• What this task involves: As the answer, set down the lines below from the one containing "TATA BEARING PRICE LIST 2021 INASCH710-PP" through the one containing "KOYO7100/7204 €131.16 NACHI7313CDB", exactly and inclusively, and no others.
(Input material begins)
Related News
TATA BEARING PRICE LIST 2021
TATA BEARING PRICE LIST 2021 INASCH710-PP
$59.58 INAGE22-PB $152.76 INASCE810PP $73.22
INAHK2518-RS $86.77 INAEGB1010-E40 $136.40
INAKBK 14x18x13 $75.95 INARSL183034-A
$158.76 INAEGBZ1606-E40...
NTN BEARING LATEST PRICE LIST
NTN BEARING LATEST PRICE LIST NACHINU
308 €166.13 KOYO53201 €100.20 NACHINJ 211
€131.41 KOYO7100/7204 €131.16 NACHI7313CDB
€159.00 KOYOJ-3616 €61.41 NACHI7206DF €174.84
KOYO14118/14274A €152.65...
(Input material ends)
• Solution for this task:
TATA BEARING PRICE LIST 2021 INASCH710-PP
$59.58 INAGE22-PB $152.76 INASCE810PP $73.22
INAHK2518-RS $86.77 INAEGB1010-E40 $136.40
INAKBK 14x18x13 $75.95 INARSL183034-A
$158.76 INAEGBZ1606-E40...
NTN BEARING LATEST PRICE LIST
NTN BEARING LATEST PRICE LIST NACHINU
308 €166.13 KOYO53201 €100.20 NACHINJ 211
€131.41 KOYO7100/7204 €131.16 NACHI7313CDB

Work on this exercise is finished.